Agency seeks added resources and new approaches to accelerate more of these promising treatments to the market.
The continued surge in applications to FDA for testing new cellular and gene therapies (CGTs) is taxing the agency’s resources and highlighting the need for new policies and updated operations to fully realize the promise of these advanced treatments. FDA recently authorized accelerated approval for a new amyotrophic lateral sclerosis (ALS) drug, Biogen’s Qalsody (tofersen), based on years of testing to demonstrate the therapy’s potential for blocking production of a protein believed to give rise to ALS in some 500 of about 30,000 ALS patients with a specific gene mutation.1 Meanwhile, bluebird bio is seeking approval of a new treatment for a certain form of sickle cell disease (SCD), a lovo-cel gene therapy that is injected into the patient’s blood to produce anti-sickling hemoglobin.2
To further such advances, officials in the Center for Biologics Evaluation and Research (CBER) seek added resources and new approaches for quickly bringing innovative therapies to patients. In numerous presentations in recent months, CBER Director Peter Marks has lamented the slow pace and high cost of developing and testing new gene therapies. FDA has approved about a dozen of these treatments so far, he pointed out in a webinar last month sponsored by the Alliance for a Stronger FDA.3 But after two decades of effort in this area, he urged changes to approve more than a handful of new products each year. “I don’t think we have a really long time to play around,” Marks commented, but need to “transform the environment” for developing these treatments through accelerated endpoints and regulatory flexibility.
One recent change is the formation of a new “super” Office of Therapeutic Products (OTP) in CBER to replace the smaller Office of Tissues and Advanced Therapies (OTAT). OTP has six offices overseeing 14 divisions and 33 branches, designed to house an expanded staff able to quickly assess new research programs and steer promising therapies through the regulatory process. The latest version of the user fee program for drugs and biologics provides added funding to support an increase in experts assigned to gene therapies, advanced manufacturing technologies, and related programs.4
Marks also has proposed that CBER adopt some of the innovations established by FDA’s Oncology Center of Excellence (OCE), including FDA’s accelerated approval pathway for promising therapies. While acknowledging that not all fast approvals will confirm benefits later, he is optimistic that this approach can provide many seriously ill patients with access to important treatments faster than otherwise. A related plan is to launch a new version of Operation Warp Speed for rare diseases to support the development of gene therapies for conditions affecting small patient populations, starting with a few high-need programs that could benefit from more constant contact with FDA.
In addition, CBER is working to advance international cooperation among regulatory authorities in vetting and regulating new gene therapy applications to expand the global pool of patients testing and receiving treatment. This involves applying elements of OCE’s Project Orbis program to provide a framework for regulators to cooperate in reviewing concurrent submissions for biotech products outside the oncology area.
The high cost of producing GTs for small patient populations, however, presents the highest hurdle for CBER and manufacturers to bring more innovative gene therapies to patients. While FDA doesn’t consider cost in assessing the safety and efficacy of a medicine for market approval, Marks has voiced concerns about the long timeframe and expensive methods for producing treatments for only 30 to 40 patients a year—a process that he recognizes is very different from manufacturing monoclonal antibodies for thousands of people. Some gene therapies make it through clinical development, he noted, only to be dropped by sponsors due to high production costs that make these new treatments “commercially non-viable” and put clinical trial sponsorship out of reach of small companies and nonprofit disease organizations and foundations.
A priority for Marks is to reduce the bottlenecks in GT production processes and to provide added assistance to sponsors struggling with manufacturing issues. The expanded OTP has three chemistry, manufacturing, and controls (CMC) offices—for gene therapy, cell therapy and human tissue, and for plasma protein therapeutics—to accommodate more staffers with expertise in biotech manufacturing able to provide timely, accurate information in the this area.
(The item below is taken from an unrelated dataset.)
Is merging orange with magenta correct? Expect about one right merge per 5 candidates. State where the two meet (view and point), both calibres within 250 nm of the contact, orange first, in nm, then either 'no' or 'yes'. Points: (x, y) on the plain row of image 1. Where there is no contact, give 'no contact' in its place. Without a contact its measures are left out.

CBER also has scheduled virtual “town hall” meetings for OTP staffers to clarify expectations on specific technical components required for investigational and market applications for CGTs. At presentations in September 2022 and in April, reviewers from OTP’s Office of Gene Therapy CMC addressed questions on guidance documents, assay qualification and validation, product characterization and release testing, and stability studies at different stages of product development and use.5 Another session on June 8 will focus on CMC for cellular and tissue products.6
Marks sees a two-to-three-year window to move forward and transform the environment and manufacturing process for CGTs. Under current methods, these new products will continue to raise challenges in the cost and pricing arena, as seen in Biogen’s price tag for its new ALS drug of almost $200,000 a year for treatment. “If we get it right,” says Marks, FDA will realize some of its goals for advancing gene therapies, which will make a “huge difference in the bio-economy,” while also impacting patients’ lives.